A Collaborative Model for Space Sector Cyber Resilience

According to Sanjay Bahl, Director General of CERT-In, “CERT-In remains steadfast in strengthening the cyber resilience of all sectors across Bharat. Recognizing the strategic importance of space systems, including satellite communication networks, to India’s technological sovereignty and future growth, these comprehensive guidelines establish a unified and forward-looking framework by considering defense in depth, breadth and height to safeguard satellite networks, ground infrastructure, space related supply chains and space assets against the rapidly evolving and increasingly sophisticated cyber threat landscape.” The emphasis on layered defense reflects a broader industry realization—traditional IT security models are insufficient for space systems, where physical assets in orbit cannot be easily patched or replaced. Subba Rao Pavuluri, President of SIA-India, highlighted the importance of public-private collaboration: “Public Private Partnership and the considered views of industry are fundamental to strengthening cyber resilience across any sector. This joint guideline document issued by CERT-In and SIA India reflect a holistic and collaborative approach, integrating industry perspectives with the deep cyber security expertise of CERT-In. Together, they mark a significant step forward in advancing the cyber security posture of India’s space sector and reinforcing its preparedness against emerging digital threats.” The collaborative approach is particularly relevant as private players now design, launch, and operate critical satellite services.

Rising Threat Landscape Forces a Shift in Security Thinking

The urgency behind strengthening space cyber security becomes clearer when viewed against recent threat activity. Anil Prakash, Director General, SIA-India, highlighted the scale of the challenge, emphasizing that India’s expanding space ecosystem can no longer treat cybersecurity as a technical afterthought. “India’s expanding space ecosystem now requires cybersecurity to evolve from a technical afterthought into a core pillar of mission assurance. The joint framework developed with CERT-In institutionalizes resilience across satellites, ground infrastructure, and supply chains—particularly significant at a time when over 1.5 million cyberattack attempts were recorded during Operation Sindoor and attacks on government networks surged nearly sevenfold,” he said. He further explained, “In this evolving threat landscape, critical infrastructure and industry are equally vulnerable. Importantly, these cyber guidelines are based on an adaptive model and will be periodically refined through structured industry consultation to remain responsive to emerging threats and technological advancements.” Concluding with a call to action for the industry, Prakash noted, “For industry, this is a clear call to adopt secure-by-design architectures and align innovation with national security imperatives.”

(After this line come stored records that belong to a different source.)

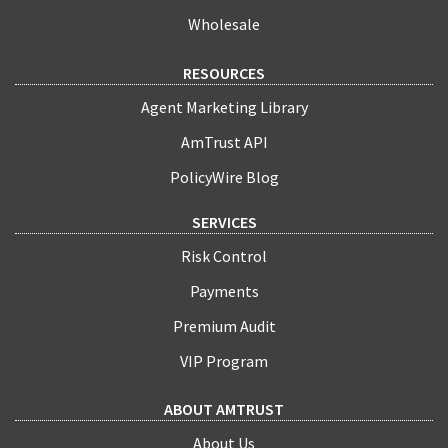
Wholesale
RESOURCES
Agent Marketing Library
AmTrust API
PolicyWire Blog
SERVICES
Risk Control
Payments
Premium Audit
VIP Program
ABOUT AMTRUST
About Us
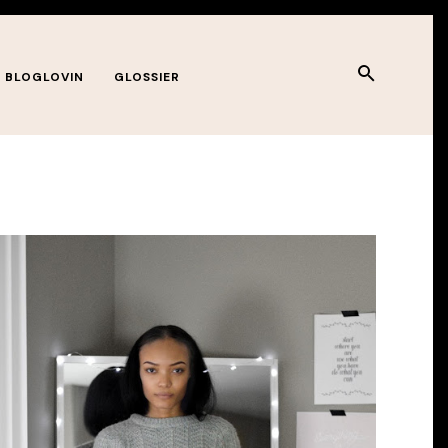
BLOGLOVIN
GLOSSIER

Why the Space Cyber Security Framework Matters Now

The release of these space cyber security guidelines marks an important shift in how India approaches digital risk in space. Instead of reacting to incidents, the framework promotes proactive controls such as threat intelligence sharing, supply chain security validation, and governance mechanisms including the appointment of CISOs for satellite operations. More importantly, the framework positions space cyber security as a continuous process rather than a one-time compliance exercise. As satellite constellations grow and commercial launches accelerate, cyber resilience will increasingly determine operational reliability. India’s space ambitions are expanding rapidly—but without secure communication layers, innovation alone cannot sustain trust. The CERT-In and SIA-India framework is a timely reminder that the future of space is not just about reaching orbit—it is about securing it.